= Eric Schreurs =

Dutch cartoonist (1958–2020)

Eric Schreurs (15 September 1958, Leiden – 29 May 2020, Leiden) was a Dutch comics artist. He was the winner of the 2002 Stripschapprijs. He is most famous for his long-running humor comics series Joop Klepzeiker, in magazine Nieuwe Revu, which had satirical elements. Later in his career he was also active as a painter.

In his comics series "Joop Klepzeiker" Eric Schreurs depicts a Hogarthesque view on Dutch cities like Amsterdam and mocks the Dutch permissive society of the eighties and nineties: in Schreurs view, the streets and canals of Amsterdam are lined with dirt, dog poo, greasy bars and sex shops. If the main character Joop Klepzeiker, a permanent loser, goes for an outing in the park (where most dogs, humans and animals are seen practicing free love), bums and drunks will frequently try to scam him. If the Klepzeiker character gets an outing to the beach he often suffers rejection by topless bathing beauties or he will land on the nude beach by no fault of his own, trying to get out of an embarrassing situation.
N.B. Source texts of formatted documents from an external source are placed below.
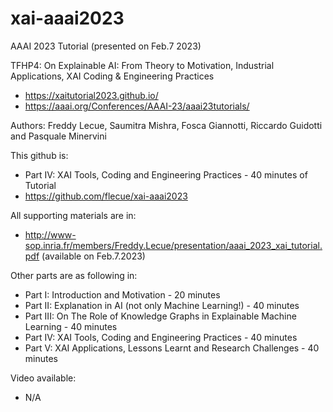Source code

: # xai-aaai2023

AAAI 2023 Tutorial (presented on Feb.7 2023) 

TFHP4: On Explainable AI: From Theory to Motivation, Industrial Applications, XAI Coding &amp; Engineering Practices
  - https://xaitutorial2023.github.io/
  - https://aaai.org/Conferences/AAAI-23/aaai23tutorials/
 
Authors: Freddy Lecue, Saumitra Mishra, Fosca Giannotti, Riccardo Guidotti and Pasquale Minervini

This github is: 
  - Part IV: XAI Tools, Coding and Engineering Practices - 40 minutes of Tutorial
  - https://github.com/flecue/xai-aaai2023

All supporting materials are in:
 - http://www-sop.inria.fr/members/Freddy.Lecue/presentation/aaai_2023_xai_tutorial.pdf (available on Feb.7.2023)

Other parts are as following in:
- Part I: Introduction and Motivation - 20 minutes 
- Part II: Explanation in AI (not only Machine Learning!) - 40 minutes 
- Part III: On The Role of Knowledge Graphs in Explainable Machine Learning - 40 minutes
- Part IV: XAI Tools, Coding and Engineering Practices - 40 minutes
- Part V: XAI Applications, Lessons Learnt and Research Challenges - 40 minutes

Video available:
- N/A
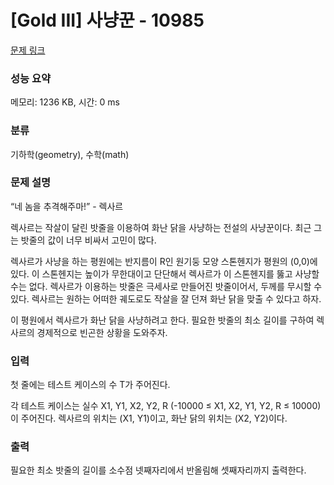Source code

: # [Gold III] 사냥꾼 - 10985 

[문제 링크](https://www.acmicpc.net/problem/10985) 

### 성능 요약

메모리: 1236 KB, 시간: 0 ms

### 분류

기하학(geometry), 수학(math)

### 문제 설명

<p>“네 놈을 추격해주마!” - 렉사르</p>

<p>렉사르는 작살이 달린 밧줄을 이용하여 화난 닭을 사냥하는 전설의 사냥꾼이다. 최근 그는 밧줄의 값이 너무 비싸서 고민이 많다.</p>

<p>렉사르가 사냥을 하는 평원에는 반지름이 R인 원기둥 모양 스톤헨지가 평원의 (0,0)에 있다. 이 스톤헨지는 높이가 무한대이고 단단해서 렉사르가 이 스톤헨지를 뚫고 사냥할 수는 없다. 렉사르가 이용하는 밧줄은 극세사로 만들어진 밧줄이어서, 두께를 무시할 수 있다. 렉사르는 원하는 어떠한 궤도로도 작살을 잘 던져 화난 닭을 맞출 수 있다고 하자.</p>

<p>이 평원에서 렉사르가 화난 닭을 사냥하려고 한다. 필요한 밧줄의 최소 길이를 구하여 렉사르의 경제적으로 빈곤한 상황을 도와주자. </p>

### 입력 

 <p>첫 줄에는 테스트 케이스의 수 T가 주어진다.</p>

<p>각 테스트 케이스는 실수 X1, Y1, X2, Y2, R (-10000 ≤ X1, X2, Y1, Y2, R ≤ 10000)이 주어진다. 렉사르의 위치는 (X1, Y1)이고, 화난 닭의 위치는 (X2, Y2)이다. </p>

### 출력 

 <p>필요한 최소 밧줄의 길이를 소수점 넷째자리에서 반올림해 셋째자리까지 출력한다.</p>

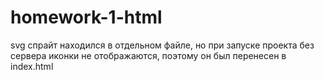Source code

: # homework-1-html

svg спрайт находился в отдельном файле, но при запуске проекта без сервера иконки не отображаются, поэтому он был перенесен в index.html

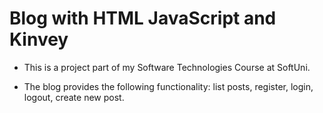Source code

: # Blog with HTML JavaScript and Kinvey

- This is a project part of my Software Technologies Course at SoftUni.

- The blog provides the following functionality: list posts, register, login, logout, create new post.
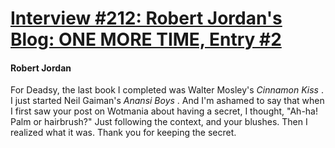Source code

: # [Interview #212: Robert Jordan's Blog: ONE MORE TIME, Entry #2](https://www.theoryland.com/intvmain.php?i=212#2)

#### Robert Jordan

For Deadsy, the last book I completed was Walter Mosley's
*Cinnamon Kiss*
. I just started Neil Gaiman's
*Anansi Boys*
. And I'm ashamed to say that when I first saw your post on Wotmania about having a secret, I thought, "Ah-ha! Palm or hairbrush?" Just following the context, and your blushes. Then I realized what it was. Thank you for keeping the secret.

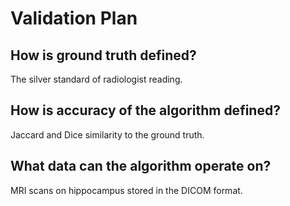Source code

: # Validation Plan

## How is ground truth defined?
The silver standard of radiologist reading.

## How is accuracy of the algorithm defined?
Jaccard and Dice similarity to the ground truth.

## What data can the algorithm operate on?
MRI scans on hippocampus stored in the DICOM format.
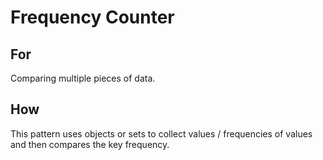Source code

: # Frequency Counter

## For

Comparing multiple pieces of data.

## How

This pattern uses objects or sets to collect values / frequencies of values and then compares the key frequency.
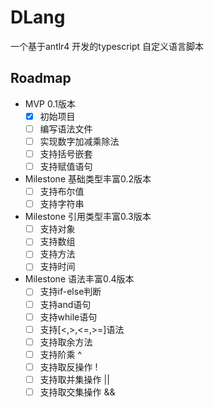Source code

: # DLang
一个基于antlr4 开发的typescript 自定义语言脚本

## Roadmap

 - MVP 0.1版本
    - [x] 初始项目
    - [ ] 编写语法文件
    - [ ] 实现数字加减乘除法
    - [ ] 支持括号嵌套
    - [ ] 支持赋值语句
 - Milestone 基础类型丰富0.2版本
    - [ ] 支持布尔值
    - [ ] 支持字符串
 - Milestone 引用类型丰富0.3版本
    - [ ] 支持对象
    - [ ] 支持数组
    - [ ] 支持方法
    - [ ] 支持时间
 - Milestone 语法丰富0.4版本
    - [ ] 支持if-else判断
    - [ ] 支持and语句
    - [ ] 支持while语句
    - [ ] 支持[<,>,<=,>=]语法
    - [ ] 支持取余方法
    - [ ] 支持阶乘 ^
    - [ ] 支持取反操作 !
    - [ ] 支持取并集操作 ||
    - [ ] 支持取交集操作 &&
In a comic about a police cop (album 2) Schreurs signs the comic as "Erich von Sckreurch", creating a subtle reference from depicted authority figure to authority figures during the German occupation of the Netherlands, thus adding another layer to the comic. Schreurs also plays with his signature in other episodes, signing as E. Sururs, Eric Scrurz, Eric Schrrrs, Sreurrs, Eruk Scrurz, Sreursch ,(Album 2, Joop Klepzeiker).

His son Boris is a drag queen known as My Little Puny, who competed on season two of Drag Race Holland, placing as the runner-up of the season.